» Required task:
Rewrite the lines from the one containing "kingdom: Plantae" through the one containing "scientific name: Pseudoselago langebergensis", swapping "scientific name" for "binomial name" and keeping everything else unchanged.

Entries drawn from a collection
## begin

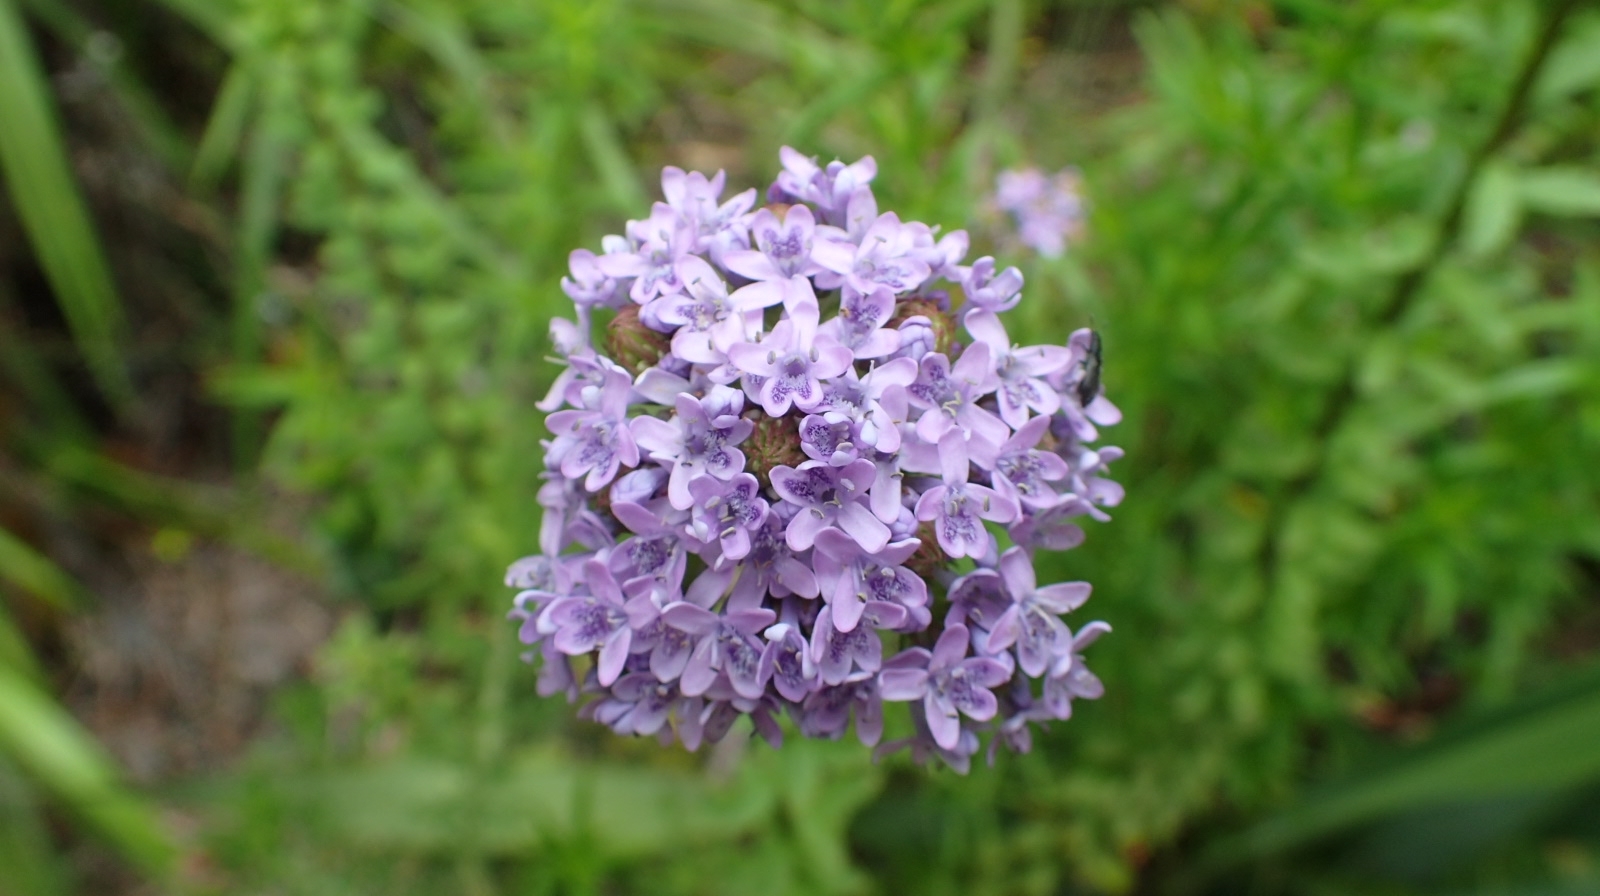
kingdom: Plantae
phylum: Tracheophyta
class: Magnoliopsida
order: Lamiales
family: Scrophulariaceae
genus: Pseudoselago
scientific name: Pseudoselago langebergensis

## end
## begin

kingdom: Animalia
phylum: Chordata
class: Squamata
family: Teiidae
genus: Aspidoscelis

## end

» Response for this exercise:
kingdom: Plantae
phylum: Tracheophyta
class: Magnoliopsida
order: Lamiales
family: Scrophulariaceae
genus: Pseudoselago
binomial name: Pseudoselago langebergensis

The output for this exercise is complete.